- Provided text -

☆ ☆ ☆

In 1976, Norman and Paul were instrumental in purchasing the Hampton Beach Casino. Norman and John, together with their business partners, continue ownership of the complex that is Hampton Beach’s main attraction a venue for such excitement as: the Casino Ballroom, numerous food concessions, gift shops, amusements and a penny arcade.

A communicant of Our Lady of the Miraculous Medal Church in Hampton, Norman was a former director of the Hampton National Bank and the Hampton Beach Area Chamber of Commerce, and active with countless civic groups and philanthropic organizations about the New Hampshire Seacoast. An avid golfer, Norman was a longtime member of the Abenaqui Country Club in Rye Beach, a haven for his favorite pastime.

☆ ☆ ☆

- Source data -
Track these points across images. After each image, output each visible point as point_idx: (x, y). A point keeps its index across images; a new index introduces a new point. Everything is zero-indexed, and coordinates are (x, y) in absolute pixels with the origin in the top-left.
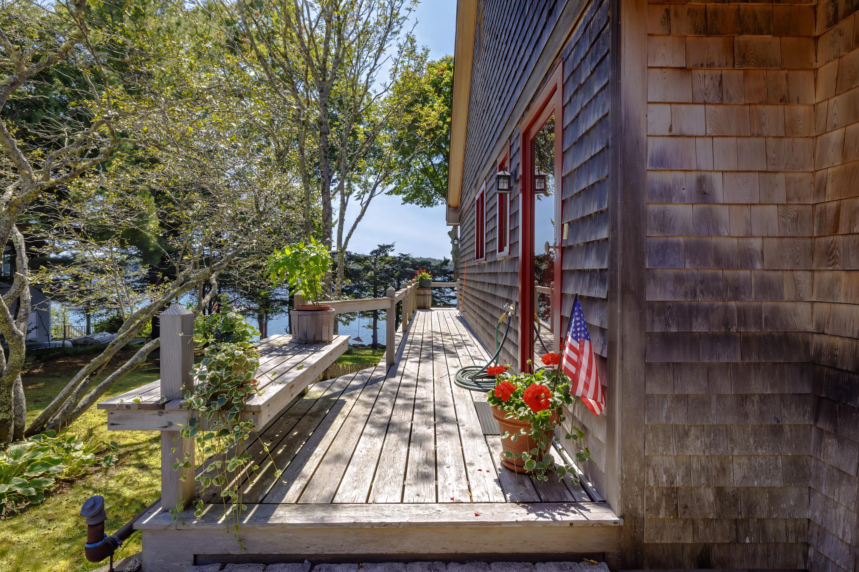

☆ ☆ ☆

- Task item -
Answer from the Hampton Beach text:
(a) In what year was the Hampton Beach Casino purchased?
(b) Of which church was Norman a communicant?
(c) In what town is the Abenaqui Country Club located?

- Output -
(a) 1976
(b) Our Lady of the Miraculous Medal Church in Hampton
(c) Rye Beach